Pick out every line in the rows below that contains the string "Россия", and copy each of those lines.

DATA IN THIS EXERCISE:

== Segment start ==

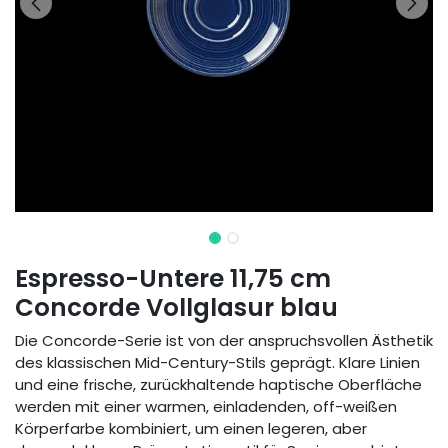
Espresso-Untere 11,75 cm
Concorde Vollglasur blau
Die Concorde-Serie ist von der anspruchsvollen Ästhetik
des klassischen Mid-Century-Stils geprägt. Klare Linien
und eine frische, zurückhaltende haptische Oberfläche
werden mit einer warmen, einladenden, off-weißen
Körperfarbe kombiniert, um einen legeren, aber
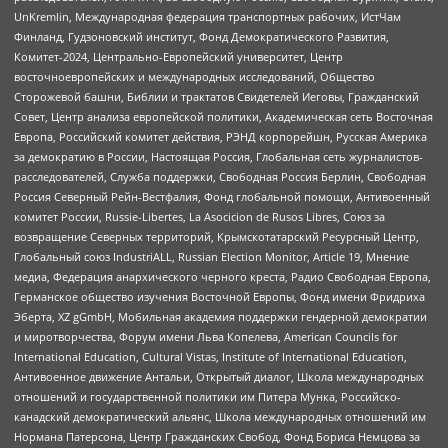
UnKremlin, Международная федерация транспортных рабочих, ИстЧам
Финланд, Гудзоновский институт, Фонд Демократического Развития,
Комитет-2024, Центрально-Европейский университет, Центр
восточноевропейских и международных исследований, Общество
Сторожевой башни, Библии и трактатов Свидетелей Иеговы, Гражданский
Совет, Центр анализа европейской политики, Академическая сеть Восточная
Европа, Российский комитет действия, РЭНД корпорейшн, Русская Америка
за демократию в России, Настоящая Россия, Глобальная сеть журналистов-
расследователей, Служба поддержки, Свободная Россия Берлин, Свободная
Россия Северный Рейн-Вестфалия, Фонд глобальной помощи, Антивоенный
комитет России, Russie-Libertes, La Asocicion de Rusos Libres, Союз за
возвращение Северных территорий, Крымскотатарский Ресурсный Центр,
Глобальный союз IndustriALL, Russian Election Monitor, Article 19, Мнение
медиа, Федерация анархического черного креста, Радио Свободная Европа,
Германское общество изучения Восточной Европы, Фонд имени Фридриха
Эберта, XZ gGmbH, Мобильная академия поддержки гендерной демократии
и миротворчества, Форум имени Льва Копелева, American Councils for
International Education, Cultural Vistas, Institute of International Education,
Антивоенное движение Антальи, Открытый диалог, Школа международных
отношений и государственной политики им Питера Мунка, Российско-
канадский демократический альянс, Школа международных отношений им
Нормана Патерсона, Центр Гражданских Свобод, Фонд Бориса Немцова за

== Segment end ==

SOLUTION FOR THIS TASK:
за демократию в России, Настоящая Россия, Глобальная сеть журналистов-
расследователей, Служба поддержки, Свободная Россия Берлин, Свободная
Россия Северный Рейн-Вестфалия, Фонд глобальной помощи, Антивоенный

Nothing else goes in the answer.